The rich and privileged are present in this book, but only in their role as tormentors of the ordinary people or as thoroughly bad examples. They are not presented as cardboard-cut-out villains, but I will admit to having no sympathy for them. The poor are my main interest, although they are not always presented as heroes. There was little scope for heroics when conditions were so bad.

Luckily, this is one of the first eras in history in which the voice of the poor can be heard, albeit faintly and often through the filter of people who had no regard for them. The eighteenth century was a time of rising literacy and for the first time the lower orders could sometimes speak without the squire or the vicar looking over their shoulder. We also have, faintly but with growing confidence, the voice of women. I have tried to find original stories of real people that shine a light on their life.

The book falls into four parts: the appalling experiences of the poor in the years 1811-1820; the failure of the rich to help and their tendency to make things worse; the ramshackle and the corrupt nature of the British state; and finally, some aspects of social history which show how very different we are from our Regency ancestors.

Chapter 1
The Darkness Years

This year has been a very uncommon one. The spring was exceeding cold and backward or rather there was no spring, the summer was cold and wet, or rather we had no summer. The Crop was very bad and unproductive. The Harvest was very late, the crop was not well got in. A Scarcity has taken place. The Quartern loaf is 1/6, other articles in proportion.

There never was so many beggars as thee is at present in our streets. Taxes are high and are levied with Severity. Petitions for a reform have been presented to the Prince Regent from London and other Cities, and have not been well received. Neither trade nor commerce are revived.
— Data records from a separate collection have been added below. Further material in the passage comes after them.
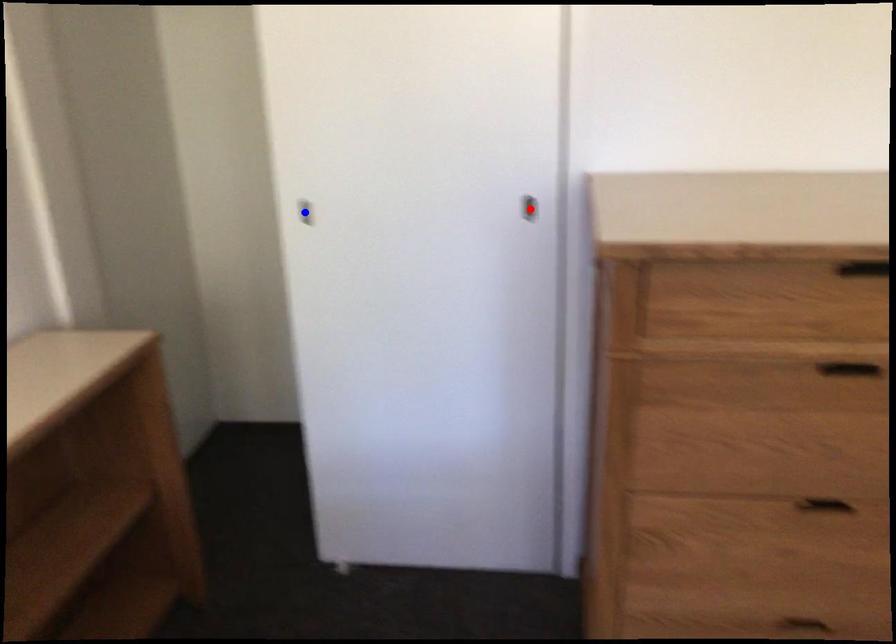
Question: Which of the two points in the image is closer to the camera?

Choices:
 (A) Blue point is closer.
 (B) Red point is closer.

Answer: (B)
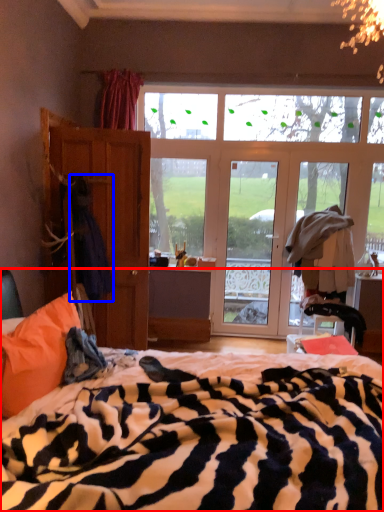
Question: Which object appears closest to the camera in this image, bed (highlighted by a red box) or laundry (highlighted by a blue box)?

Choices:
 (A) bed
 (B) laundry

Answer: (A)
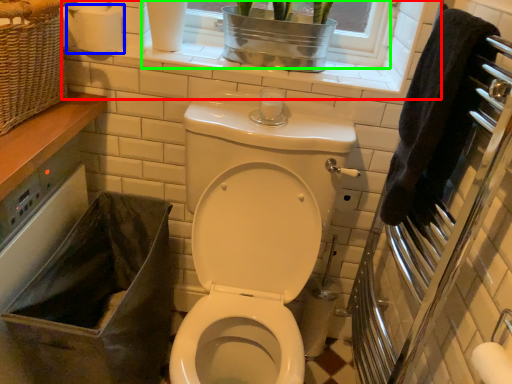
Question: Which object is the farthest from window frame (highlighted by a red box)? Choose among these: toilet paper (highlighted by a blue box) or window frame (highlighted by a green box).

Choices:
 (A) toilet paper
 (B) window frame

Answer: (A)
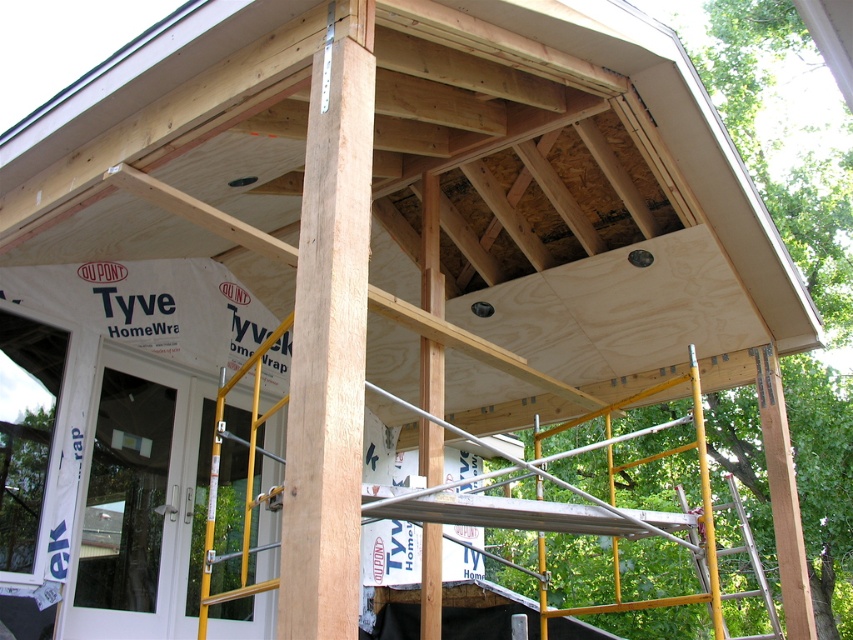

Tradesmen and labourers are out of employ and are in a state of Starvation. The Regent and his ministers do not seem to care for the grievances under which the Nation groans under, and seem to be deaf to a reform of flagrant abuses that universally exist in the expenditure of the Public money.

Diary of Edward Lucas of Stirling, 31 December 1816.

T he title of this book is more than a metaphor. The period 1810 to 1820 was one of the darkest and coldest in the last 200 years. The causes are well known now; in April 1815 there was a colossal eruption of Mount Tambora, in present-day Indonesia. It was the biggest explosion on our planet for 80,000 years, pushing ash and pumice into the air, but more importantly, pushing sulphur above the atmospheric level of the weather. The sulphur became sulphuric acid. The earth cooled, harvests were decimated and trade and transport were hugely affected. Between 1809 and 1820 there had only been one really good harvest in Britain, that was in 1815, just before the eruption. 1816 was the worst; it was The Year Without A Summer; forty days of rain in spring in most of the country; frosts in June and July; orange and brown snow in winter; and bright yellow and reddish-brown sunsets, as clearly shown on Turners painting from this period.

The cause was not known at the time, although it was suspected by some that the weather was outside of normal variations. The Leicester Journal commented in July 1816, such inclement weather is scarcely remembered by the oldest person living.

The temporary cooling was made worse by a cyclical increase in sunspots called the Dalton minimum, which also reduced global temperatures. On some days in July 1816 the sunspots could be seen quite easily with the naked eye and some people panicked, thinking the end of the world was approaching.